Biography All Music Guide
All Music Guide:
A versatile bassist with a particular flair for the avant-garde, Mark Helias is also an underappreciated composer, and no slouch with a funk groove either. Helias was born in Brunswick, N.J., in 1950, and didn't begin playing bass until age 20; however, he wound up studying music at Yale, graduating in 1976. In 1977, he formed BassDrumBone with trombonist Ray Anderson and drummer Gerry Hemingway, and began appearing as a sideman on albums by the likes of Anthony Braxton, Dewey Redman, Barry Altschul, and Anthony Davis. In 1981, Helias co-founded the free funk ensemble Slickaphonics with Anderson, and contributed a significant number of compositions to the group's repertoire. Helias' first album as a leader came for Enja in 1984 with Split Image. In 1985, he co-founded the world-fusion group Nu, along with Don Cherry, Ed Blackwell, Carlos Ward, and Nana Vasconcelos.

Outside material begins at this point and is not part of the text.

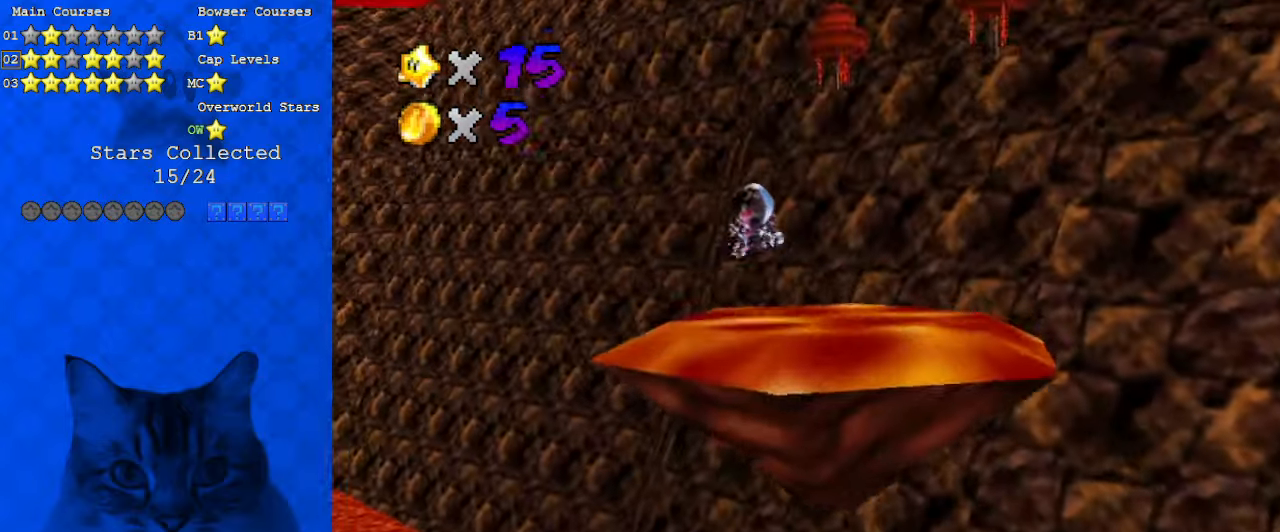
{"keys": ["a", "down", "right"], "events": [[133, "a", "down"], [200, "down", "down"], [200, "right", "down"], [233, "down", "up"], [233, "right", "up"], [266, "a", "up"], [466, "a", "down"], [466, "right", "down"], [500, "down", "down"]]}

The group split in 1987 and Helias recorded his second album, The Current Set; it was followed by Desert Blue two years later. In addition, Helias performed as a sideman with (among others) Cecil Taylor, Muhal Richard Abrams, Oliver Lake, and Mose Allison, not to mention the J.B. Horns. In 1992, Helias recorded the quartet/quintet album Attack the Future and had his composition "Upside the Downside" premiered by the String Trio of New York. 1994 brought Loopin' the Cool, his last major studio project for several years. During the late '90s, Helias formed a trio called Open Loose, which initially featured drummer Tom Rainey and Ellery Eskelin on tenor; they debuted on 1998's Come Ahead Back, his first album not released by Enja. In 1999, Tony Malaby replaced Eskelin (captured on the 2000 live recording New School), and Gerald Cleaver began taking Rainey's place at times. In addition, Helias also performed in a duo with fellow bassist Mark Dresser.